“The roundabout adds a sense of place identity as well as providing traffic calming,” explained Stephen Macauley, the chairman of the Garden Hills Neighborhood Foundation which is spiriting the Heart of Garden Hills development project.
But this roundabout is so much more because of one Garden Hills family, Jim and Nancy Floyd.
The Floyd’s donated four sculptures of “The Children”, created by Atlanta artist Martin Dawe, which project a sense of family neighborhood as part of the roundabout design.
Dawe, who is well-known nationally and has sculptures in various locations around metro Atlanta, also has works at the Galloway School at Chastain Park and a piece on Buckhead Baseball at Frankie Allen Park, both in Buckhead.
|The sculptures of the boy with boat and girl pointing are at the base of the|
waterfall feature of the roundabout. The sign tells of "The Children"
sculptures being donated in memory of Christopher Scott Floyd.
The Foundation, through donations from residents and organizations, paid for the construction of the roundabout. But the Floyds paid to have the sculptures created and donated them in memory of their son Christopher Scott Floyd, who died at the age of 29 on May 19, 2001.
The roundabout, located at the intersection of Rumson and Bolling roads and Brentwood Drive, is not that new. It has been there for a while and has now gone through its second design. The first design simply had plantings. This design has a waterfall and the four sculptures as well as beautiful plantings.
|The photo shows the girl sleeping sculpture in the foreground|
with the boy and girl sculpture at the top of the photo.
“We are honoring the Jim Floyd family for their loving generosity in donating the beautiful sculptures of children now placed in memory of their son,” said Lynne Froeba, who this year is president-elect of the Garden Hills Foundation, of which Jim Floyd is president.
The original plan was to hold the dedication earlier this year when the roundabout was first completed. However, the centerpiece of it is the sculpture of two children holding hands and seemingly prancing through the vegetation. It was damaged during installation and had to be sent back to the artist for repairs.
“Without the centerpiece, the whole roundabout is not as beautiful as it will be when everything is in place,” Floyd told BuckheadView early in the fall.
The four sculptures are: a boy with a boat named Nave and a girl point at the water from a rock named Mina (both at the base of the waterfall), a sleeping girl on a rock, named Luna and a boy and the centerpiece girl and boy holding hands, with the names Pax and Cora.
|The above photo shows the waterfall feature of the roundabout with|
the sculpture of the girl pointing at the water lying on the rocks.
The sculptures are caste with a special material to make them durable and protect them from weather elements and they are anchored so as to protect them from theft.
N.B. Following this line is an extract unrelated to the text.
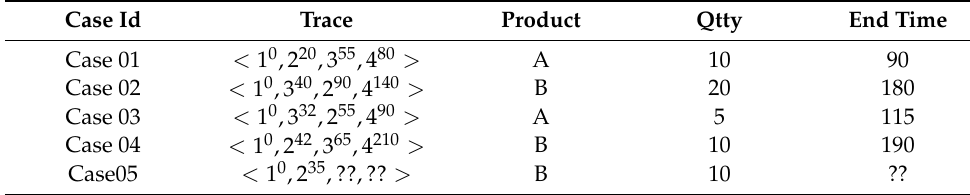
Table 2. Normalization of the event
Froeba has been hard at work trying to rally the residents within the Garden Hills neighborhood to turn out on Sunday for the short dedication ceremony at 3;30 P.M., which will focus on honoring the Floyds for their donation and service to the community and will last no longer than a half hour.
“I am putting together a little agenda with a few speakers,” Froeba told BuckheadView. “Stephen Macauley, Janey Lowe, Jim Floyd and possibly a few more people will speak on Sunday. I will present the Floyd family with flowers and a live plant for them to plant in their own yard,” she added.
|Photo above shows the roundabout looking up Rumson Road toward|
Peachtree Road from entering the neighborhood off East Wesley.
Macauley, who came here from England, is a builder and told BuckheadView he did the first roundabout in Atlanta.
Macauley said this roundabout was truly a result of the various organizations in Garden Hills—The Garden Hills Neighborhood Foundation, Garden Hills Garden Club and Garden Hills Civic Association—all coming together and jointly working to make it happen.
“It really brought the community together,” Macauley said.
The Garden Hills Neighborhood Foundation is the newest of the organizations and was founded primarily to foster the Heart of Garden Hills project, which includes not only the roundabout but also a new pool house and recreation hall for the neighborhood entrance area off East Wesley Drive where the pool, soccer field and playground are located.
So, this dedication on Sunday represents just the step in bringing to fruition the dreams for creating a renewed Heart of Garden Hills that was first conceived in 2003 and still has a ways to go before it will be completed. There likely are several more dedications to come, but this one is considered a major first step and one to which the community leaders want residents to come out and celebrate.